▸ Required action:
Once you find a line containing the word "Klage" in the entries below, copy it.

--------------------

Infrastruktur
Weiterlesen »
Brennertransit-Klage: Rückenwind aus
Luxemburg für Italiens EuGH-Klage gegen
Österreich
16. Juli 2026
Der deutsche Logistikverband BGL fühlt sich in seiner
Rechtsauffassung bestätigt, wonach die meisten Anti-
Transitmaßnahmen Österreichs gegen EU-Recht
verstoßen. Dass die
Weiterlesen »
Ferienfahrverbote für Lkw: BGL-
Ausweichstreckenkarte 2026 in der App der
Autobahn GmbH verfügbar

--------------------

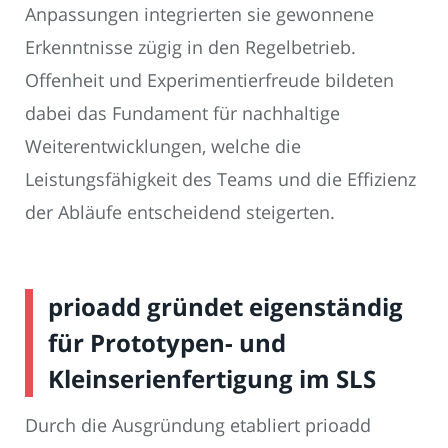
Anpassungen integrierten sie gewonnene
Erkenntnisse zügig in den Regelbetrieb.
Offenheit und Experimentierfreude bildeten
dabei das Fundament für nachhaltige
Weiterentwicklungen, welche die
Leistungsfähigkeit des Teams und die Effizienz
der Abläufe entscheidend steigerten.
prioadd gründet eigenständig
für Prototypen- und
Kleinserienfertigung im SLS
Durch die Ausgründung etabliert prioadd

--------------------

▸ Result:
Brennertransit-Klage: Rückenwind aus
Luxemburg für Italiens EuGH-Klage gegen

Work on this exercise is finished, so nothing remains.